EasyLM supports flexible model and data parallelism for training and serving large language models. Specifically, EasyLM uses the PJIT feature of JAX to to parallelize the computation across multiple of accelerators or multiple hosts. To do so, all the accelerators are first grouped into a multi-dimensional mesh, where each axis represents a different type of parallelism. Currently, EasyLM uses 2D or 3D meshes. The first axis of the mesh is used for data parallelism, and the rest of the axes are used for model parallelism.
For example, if we have 8 accelerators for each host and 32 hosts in total, this gives us a total of 256 accelerators. We can use a 2D mesh of shape (8, 32) to specify that one model is partitioned across 32 accelerators for model parallelism, and each parition has 8 replicas for data parallelism.

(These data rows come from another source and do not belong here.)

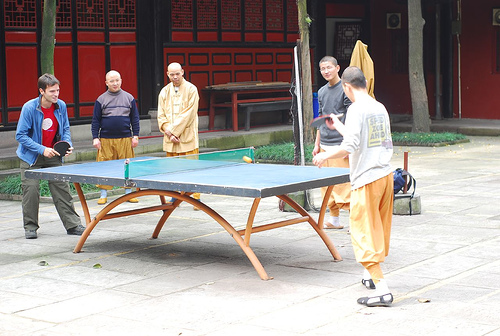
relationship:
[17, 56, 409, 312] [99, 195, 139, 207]
man in sandles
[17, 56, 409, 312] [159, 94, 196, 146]
man has hand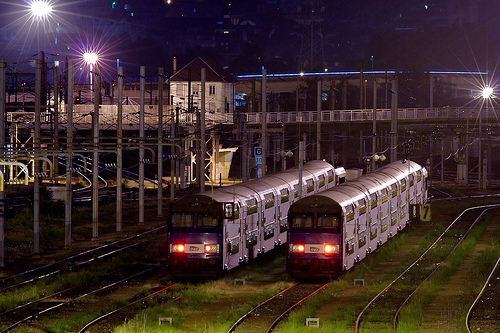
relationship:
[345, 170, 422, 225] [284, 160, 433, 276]
many windows on train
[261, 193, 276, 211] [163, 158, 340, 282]
window on train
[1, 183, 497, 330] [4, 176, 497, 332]
train tracks on ground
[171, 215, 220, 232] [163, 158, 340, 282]
front windows on train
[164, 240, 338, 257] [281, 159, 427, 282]
lights on train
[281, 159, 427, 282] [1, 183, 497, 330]
train are on train tracks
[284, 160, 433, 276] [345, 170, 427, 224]
train has many windows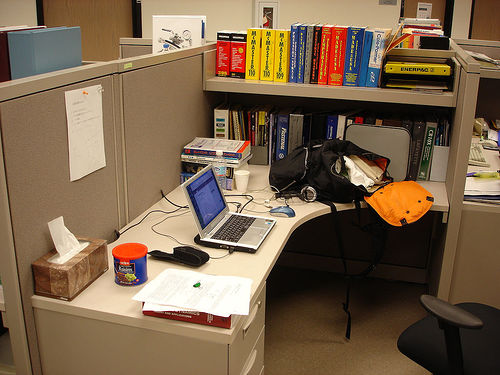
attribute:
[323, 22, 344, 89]
book — red 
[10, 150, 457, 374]
cubicle — divider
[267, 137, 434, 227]
bag — black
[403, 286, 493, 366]
chair — black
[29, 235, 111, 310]
box — tissues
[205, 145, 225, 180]
bottle — water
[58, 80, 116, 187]
paper — pinned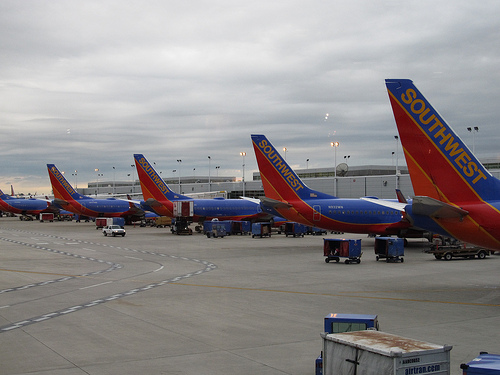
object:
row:
[0, 79, 500, 260]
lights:
[333, 140, 341, 148]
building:
[75, 173, 238, 199]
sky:
[0, 0, 500, 196]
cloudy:
[0, 0, 500, 198]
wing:
[381, 75, 500, 206]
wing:
[128, 151, 194, 205]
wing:
[44, 161, 94, 204]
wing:
[247, 132, 342, 205]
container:
[318, 326, 455, 374]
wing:
[0, 187, 9, 202]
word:
[256, 134, 305, 193]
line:
[13, 317, 32, 324]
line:
[81, 296, 103, 312]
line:
[76, 277, 116, 289]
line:
[151, 258, 168, 276]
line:
[56, 275, 76, 283]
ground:
[0, 212, 500, 374]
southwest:
[400, 86, 492, 186]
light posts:
[331, 147, 343, 198]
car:
[102, 224, 129, 238]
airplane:
[383, 77, 500, 261]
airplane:
[247, 132, 413, 239]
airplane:
[130, 151, 291, 236]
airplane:
[0, 187, 72, 224]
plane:
[45, 161, 148, 226]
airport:
[0, 125, 500, 374]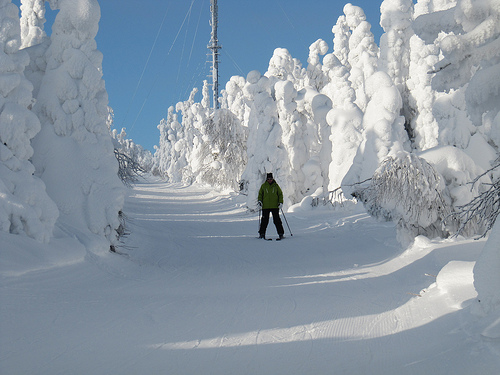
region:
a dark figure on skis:
[254, 172, 288, 241]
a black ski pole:
[279, 203, 296, 240]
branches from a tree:
[347, 151, 499, 233]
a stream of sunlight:
[153, 258, 474, 352]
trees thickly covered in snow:
[0, 0, 497, 265]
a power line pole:
[205, 1, 222, 117]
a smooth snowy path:
[1, 160, 453, 373]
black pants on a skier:
[257, 208, 282, 237]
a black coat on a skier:
[253, 181, 285, 204]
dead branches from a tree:
[116, 146, 145, 183]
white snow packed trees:
[1, 1, 498, 245]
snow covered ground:
[4, 168, 499, 373]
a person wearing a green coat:
[256, 170, 295, 242]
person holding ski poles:
[254, 171, 294, 240]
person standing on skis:
[256, 172, 297, 242]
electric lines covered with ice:
[111, 0, 260, 137]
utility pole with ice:
[207, 1, 222, 107]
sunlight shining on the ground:
[151, 235, 478, 352]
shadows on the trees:
[235, 75, 330, 206]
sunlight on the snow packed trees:
[306, 8, 431, 202]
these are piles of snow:
[234, 1, 499, 208]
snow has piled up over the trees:
[7, 0, 164, 267]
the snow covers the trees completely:
[252, 23, 488, 194]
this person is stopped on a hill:
[234, 156, 333, 272]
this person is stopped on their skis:
[223, 148, 318, 261]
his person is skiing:
[247, 148, 317, 275]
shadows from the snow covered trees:
[166, 214, 493, 374]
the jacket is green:
[237, 148, 314, 247]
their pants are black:
[252, 206, 307, 243]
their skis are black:
[245, 220, 305, 249]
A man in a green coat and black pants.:
[256, 172, 283, 241]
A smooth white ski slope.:
[27, 168, 426, 374]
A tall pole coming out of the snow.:
[206, 1, 221, 108]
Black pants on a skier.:
[256, 208, 286, 243]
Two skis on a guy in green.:
[253, 232, 287, 242]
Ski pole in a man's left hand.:
[278, 204, 293, 238]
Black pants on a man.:
[258, 208, 287, 240]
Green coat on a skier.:
[256, 179, 284, 211]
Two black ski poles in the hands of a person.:
[255, 203, 295, 240]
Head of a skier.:
[264, 172, 275, 184]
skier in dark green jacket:
[249, 172, 295, 241]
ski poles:
[281, 201, 298, 238]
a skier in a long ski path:
[113, 115, 466, 373]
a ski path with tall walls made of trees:
[6, 9, 496, 369]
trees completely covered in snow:
[304, 53, 412, 204]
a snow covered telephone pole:
[202, 0, 222, 117]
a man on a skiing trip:
[244, 162, 296, 252]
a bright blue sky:
[98, 0, 200, 94]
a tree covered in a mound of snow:
[30, 0, 138, 247]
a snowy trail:
[79, 80, 226, 225]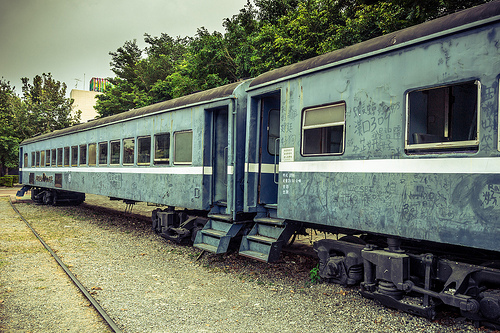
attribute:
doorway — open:
[196, 111, 236, 212]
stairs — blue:
[202, 211, 281, 261]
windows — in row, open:
[23, 142, 204, 165]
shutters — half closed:
[296, 95, 348, 127]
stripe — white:
[282, 153, 487, 203]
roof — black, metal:
[328, 45, 371, 71]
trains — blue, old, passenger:
[78, 106, 401, 247]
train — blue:
[251, 62, 499, 248]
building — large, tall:
[76, 78, 127, 106]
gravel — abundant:
[104, 240, 169, 299]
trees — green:
[250, 34, 318, 72]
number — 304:
[363, 102, 395, 141]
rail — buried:
[60, 270, 102, 309]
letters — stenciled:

While the multi-dimensional mesh parallelism is not very intuitive, EasyLM hides
most of the complexity from the user. For most use cases, the user only needs
to specify the parallelism axis dimensions based on the memory capacity and the
compute performance of the accelerators used. Typically, this is done by passing
the mp_mesh_dim
command line argument to the training or serving script. The
mp_mesh_dim
is a comma separated list of integers representing only the model
parallelism axis dimensions. The data parallelism axis dimensions are automatically
inferred based on the number of accelerators.
For example, if we want to train a LLaMA model, which uses 3D mesh, on 8 accelerators,
we can pass in the following option for mp_mesh_dim
:
python -m EasyLM.models.llama.llama_train \
--mp_mesh_dim='8,1' \
...
This specifies that the model is partitioned across 8 accelerators along the first
model parallelism axis, and we only have 1 replica for data parallelism. Note that
we can use -1
for one of the axis dimensions, which means that the axis dimension
will be the total number of accelerators. For example, on a 8 accelerator machine,
specifying -1,1
for mp_mesh_dim
is equivalent to specifying 8,1
.